▶ **Brief**
Copy the following listing word for word.

▶ **Exercise material**
══════════════════════════════
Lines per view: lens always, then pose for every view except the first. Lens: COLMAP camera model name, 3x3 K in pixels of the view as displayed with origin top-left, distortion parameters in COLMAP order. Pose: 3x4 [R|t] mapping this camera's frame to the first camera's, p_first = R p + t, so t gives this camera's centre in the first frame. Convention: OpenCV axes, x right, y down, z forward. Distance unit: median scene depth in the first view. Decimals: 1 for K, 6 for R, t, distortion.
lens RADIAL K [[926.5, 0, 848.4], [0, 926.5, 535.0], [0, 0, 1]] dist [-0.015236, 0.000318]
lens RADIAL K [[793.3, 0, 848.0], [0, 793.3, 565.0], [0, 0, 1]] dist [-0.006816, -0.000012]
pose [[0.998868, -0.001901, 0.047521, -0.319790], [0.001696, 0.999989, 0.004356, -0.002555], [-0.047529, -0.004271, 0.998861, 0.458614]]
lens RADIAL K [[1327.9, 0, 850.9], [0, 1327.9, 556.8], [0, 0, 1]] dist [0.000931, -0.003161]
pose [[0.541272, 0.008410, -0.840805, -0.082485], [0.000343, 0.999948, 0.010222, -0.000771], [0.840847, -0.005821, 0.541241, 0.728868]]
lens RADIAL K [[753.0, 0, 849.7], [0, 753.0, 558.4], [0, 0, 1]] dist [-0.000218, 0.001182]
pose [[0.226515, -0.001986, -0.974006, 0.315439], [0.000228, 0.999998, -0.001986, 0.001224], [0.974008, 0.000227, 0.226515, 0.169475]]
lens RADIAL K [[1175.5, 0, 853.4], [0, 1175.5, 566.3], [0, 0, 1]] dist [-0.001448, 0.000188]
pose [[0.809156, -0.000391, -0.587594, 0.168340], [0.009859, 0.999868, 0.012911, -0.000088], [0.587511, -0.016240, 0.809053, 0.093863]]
══════════════════════════════
▶ **Answer space**
Lines per view: lens always, then pose for every view except the first. Lens: COLMAP camera model name, 3x3 K in pixels of the view as displayed with origin top-left, distortion parameters in COLMAP order. Pose: 3x4 [R|t] mapping this camera's frame to the first camera's, p_first = R p + t, so t gives this camera's centre in the first frame. Convention: OpenCV axes, x right, y down, z forward. Distance unit: median scene depth in the first view. Decimals: 1 for K, 6 for R, t, distortion.
lens RADIAL K [[926.5, 0, 848.4], [0, 926.5, 535.0], [0, 0, 1]] dist [-0.015236, 0.000318]
lens RADIAL K [[793.3, 0, 848.0], [0, 793.3, 565.0], [0, 0, 1]] dist [-0.006816, -0.000012]
pose [[0.998868, -0.001901, 0.047521, -0.319790], [0.001696, 0.999989, 0.004356, -0.002555], [-0.047529, -0.004271, 0.998861, 0.458614]]
lens RADIAL K [[1327.9, 0, 850.9], [0, 1327.9, 556.8], [0, 0, 1]] dist [0.000931, -0.003161]
pose [[0.541272, 0.008410, -0.840805, -0.082485], [0.000343, 0.999948, 0.010222, -0.000771], [0.840847, -0.005821, 0.541241, 0.728868]]
lens RADIAL K [[753.0, 0, 849.7], [0, 753.0, 558.4], [0, 0, 1]] dist [-0.000218, 0.001182]
pose [[0.226515, -0.001986, -0.974006, 0.315439], [0.000228, 0.999998, -0.001986, 0.001224], [0.974008, 0.000227, 0.226515, 0.169475]]
lens RADIAL K [[1175.5, 0, 853.4], [0, 1175.5, 566.3], [0, 0, 1]] dist [-0.001448, 0.000188]
pose [[0.809156, -0.000391, -0.587594, 0.168340], [0.009859, 0.999868, 0.012911, -0.000088], [0.587511, -0.016240, 0.809053, 0.093863]]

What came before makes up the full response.